We have a Kubernetes cluster of web scraping cron jobs set up. All seems to go well until a cron job starts to fail (e.g., when a site structure changes and our scraper no longer works). It looks like every now and then a few failing cron jobs will continue to retry to the point it brings down our cluster. Running kubectl get cronjobs
(prior to a cluster failure) will show too many jobs running for a failing job.
I've attempted following the note described here regarding a known issue with the pod backoff failure policy; however, that does not seem to work.

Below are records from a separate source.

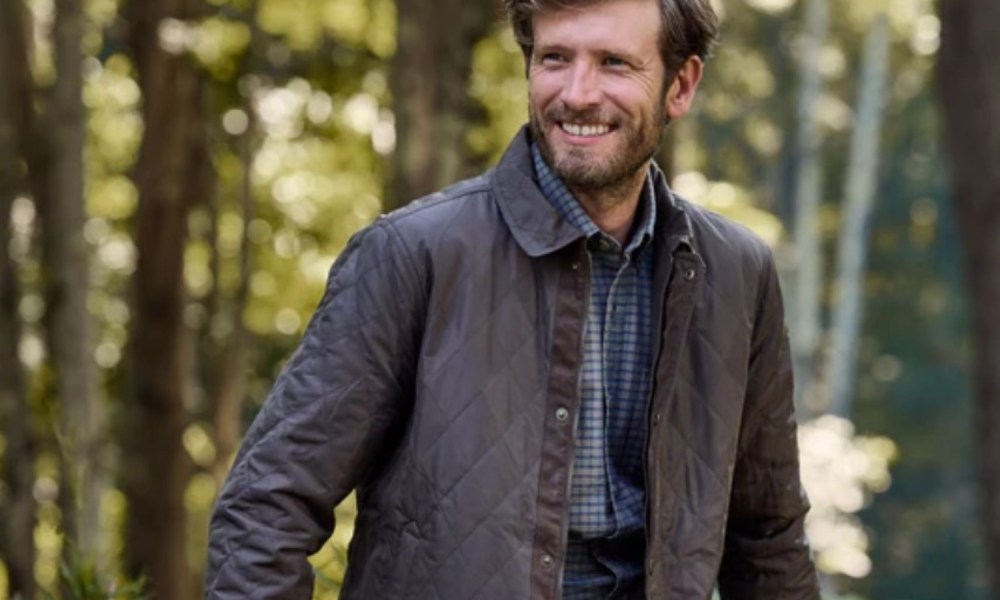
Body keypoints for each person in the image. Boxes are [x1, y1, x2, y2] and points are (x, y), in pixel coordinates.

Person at [205, 0, 821, 597]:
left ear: (681, 85)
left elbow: (767, 539)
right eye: (555, 58)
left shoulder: (737, 273)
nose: (578, 93)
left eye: (613, 62)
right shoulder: (410, 254)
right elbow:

Here is our config for reference:
apiVersion: batch/v1beta1
kind: CronJob
metadata:
name: scrape-al
spec:
schedule: '*/15 * * * *'
concurrencyPolicy: Allow
failedJobsHistoryLimit: 0
successfulJobsHistoryLimit: 0
jobTemplate:
metadata:
labels:
app: scrape
scrape: al
spec:
template:
spec:
containers:
- name: scrape-al
image: 'govhawk/openstates:1.3.1-beta'
command:
- /opt/openstates/openstates/pupa-scrape.sh
args:
- al bills --scrape
restartPolicy: Never
backoffLimit: 3
Ideally we would prefer that a cron job would be terminated after N retries (e.g., something like kubectl delete cronjob my-cron-job
after my-cron-job
has failed 5 times). Any ideas or suggestions would be much appreciated. Thanks!